The invention will be further illustrated by examples which are not intended to be limiting, however.

Examples: a) Preparation of surface-modified particles

A finely dispersed powder with an average particle size of about 1 .mu.m of the base composition Cr ₆₂ Al ₃₂ YRe ₅ is added immediately after its preparation by sputtering (or alternatively atomization, grinding or melt atomization) with a solution of sodium dodecyl sulfate in water. The resulting suspension can be processed further directly (see Example b)); Alternatively, the surface-modified from the suspension Particles are obtained by freeze-drying in powder form.

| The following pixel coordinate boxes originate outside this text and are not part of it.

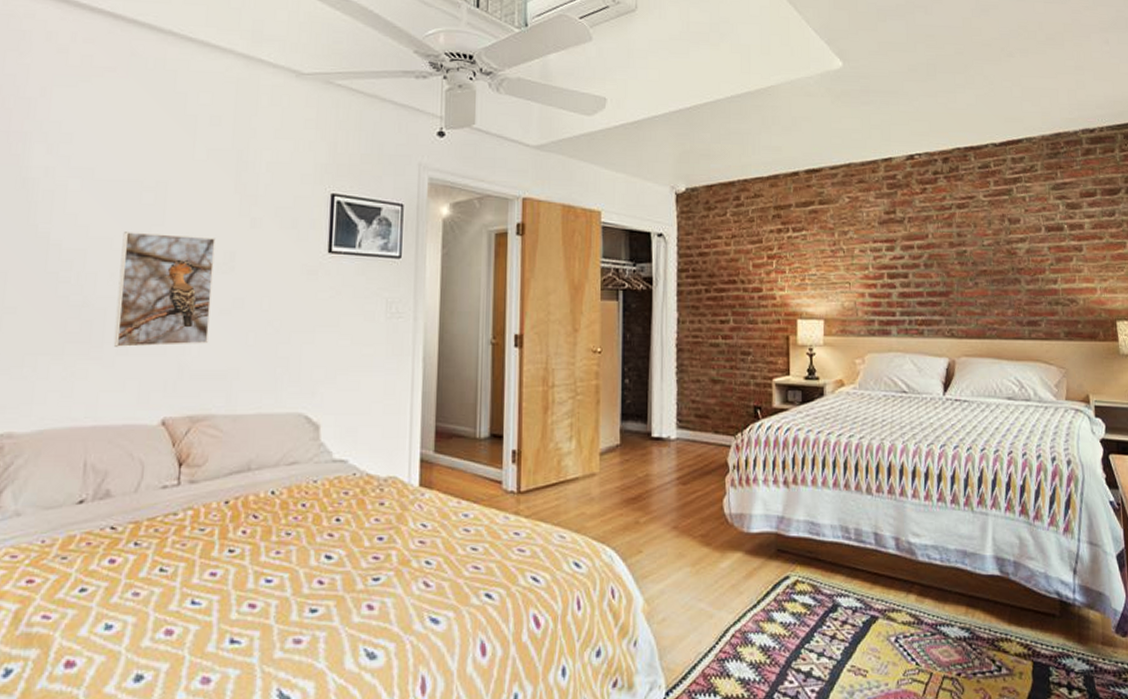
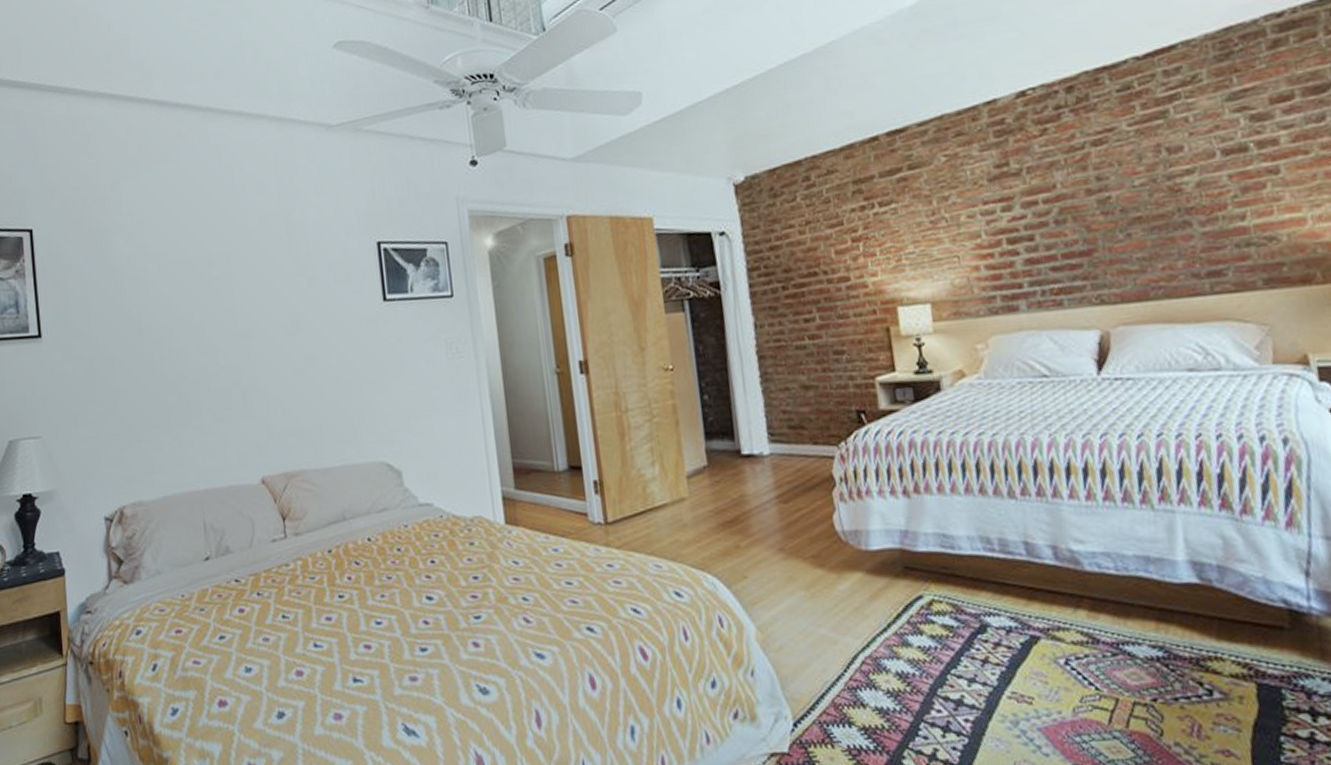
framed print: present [113,232,216,347] -> none [200,301,289,415]

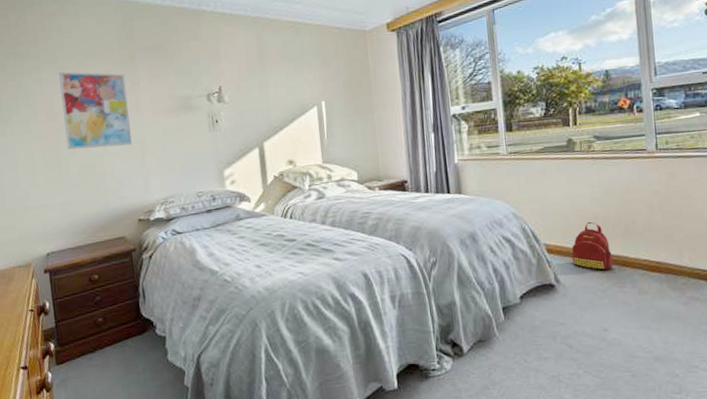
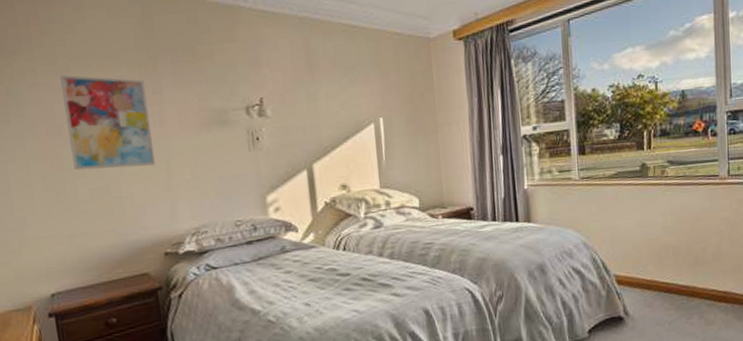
backpack: present [571,222,613,271] -> none [641,251,681,302]

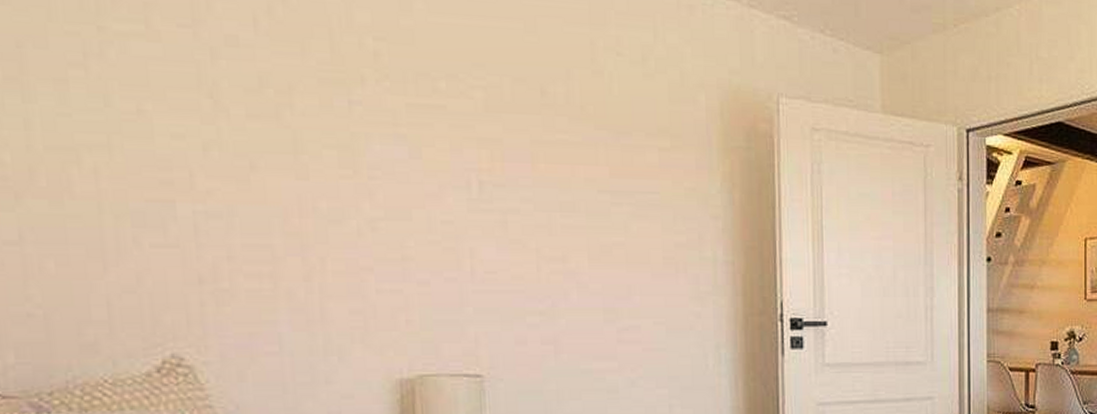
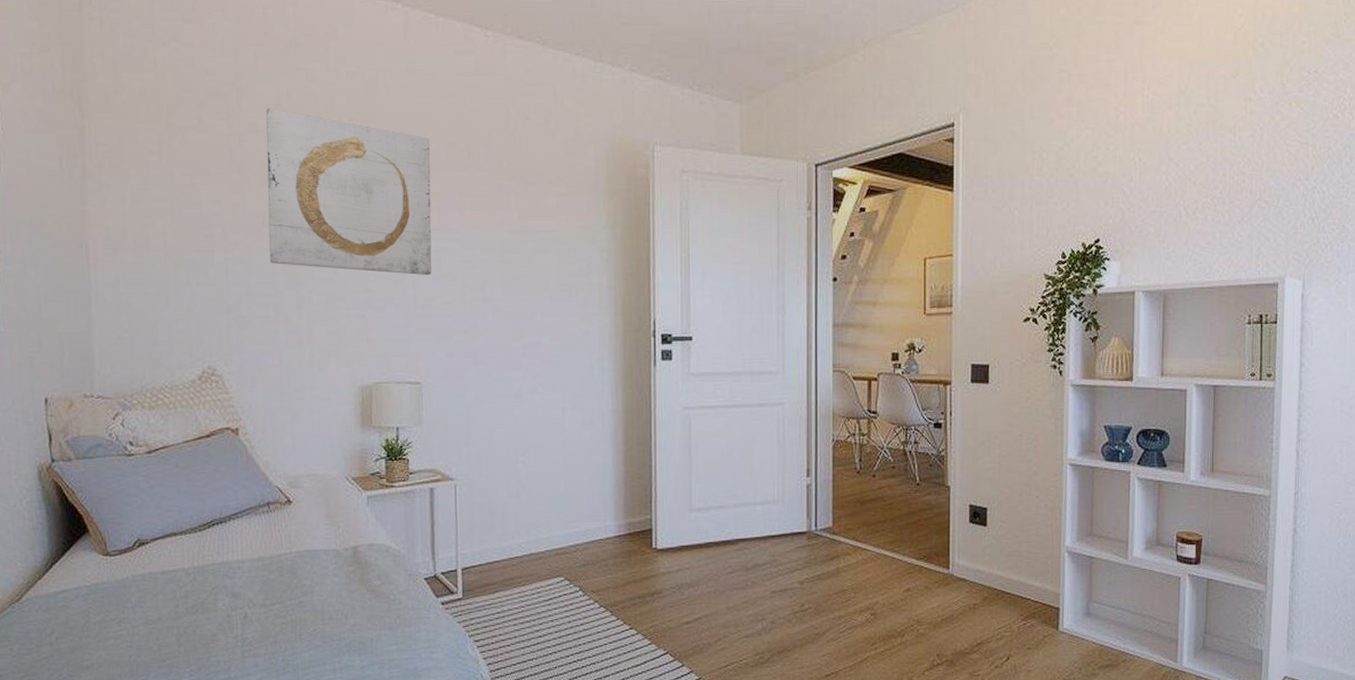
wall art: none [251,16,495,243] -> present [266,108,432,276]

b) Use of the suspension from Example a) in electroplating

The suspension from example a) is dispersed in a nickel-cobalt plating bath. Electrodeposition on the cathode surface leads to the incorporation of the alloy powder particles into the Ni-Co layer (Ni-Co matrix) growing on the cathode, while at the same time the shell layer molecules desorb from the particle surface and remain in the electrolyte suspension.

Claims (15)

Use of surface-modified particles in electroplating, wherein the surface of the particles is modified with at least one surface-active or surface-active substance to form a coating layer on the particles. Use of surface-modified particles according to claim 1,
characterized in that
the particles have an average particle size of not more than about 1 μm. Use according to at least one of the preceding claims,
characterized in that
the particles are particles of metals or semimetals selected from the group comprising Ni, Cr, Co, Fe, Al, Ti, Zr, Mn, Mo, W, Hf, V, Ta, Nb, Pd, and Pt. Use according to claim 3,
characterized in that
the particles of metals or semimetals are powders of the metals or semimetals in elemental form or in the form of alloys. Use according to at least one of claims 1 to 3,
characterized in that
the particles are oxide, nitride, carbide or boride compounds and mixed compounds thereof of metals or semimetals. Use according to at least one of the preceding claims,
characterized in that
the at least one surfactant of the shell layer of the particles is selected from the group comprising hydrocarbon surfactants, siloxane surfactants and perfluorocarbon surfactants. Use according to claim 6,
characterized in that
the surfactant is sodium dodecyl sulfate. Use according to at least one of the preceding claims,
characterized in that
the surface-modified particles are present in a solution or suspension. Production of surface-modified particles with a coating layer of at least one surface-active or surface-active substance, wherein the final fractionation of the particle powder after production of the particle powder is impregnated with a solution, suspension or emulsion of the coating layer forming substance (s). Surface-modified particles whose surface is modified with at least one surfactant to form a coating layer on the particles and which are particles of metals or semi-metals, said particles being in elemental form, in the form of an alloy or as oxides, nitrides, carbides , Borides or as mixed compounds thereof of the metals or semimetals. Particles according to claim 10,
characterized in that
the particles are submicroscale or nanoscale particles. Particles according to at least one of claims 10 or 11,
characterized in that
they are particles of the metals selected from the group comprising Ni, Cr, Co, Fe, Al, Ti, Zr, Mn, Mo, W, Hf, V, Ta, Nb, Pd and Pt. Particles according to at least one of claims 10 to 12,
characterized in that
they are particles of a metal alloy, in particular a CrA1-XYZ alloy. Particles according to at least one of claims 10 to 13,
characterized in that
which is at least one surface-active or surfactant selected from the group comprising hydrocarbon surfactants, siloxane surfactants and perfluorocarbon surfactants, and in particular sodium dodecyl sulfate. Particles according to at least one of claims 10 to 14,
characterized in that
the particles are present in a solution or suspension.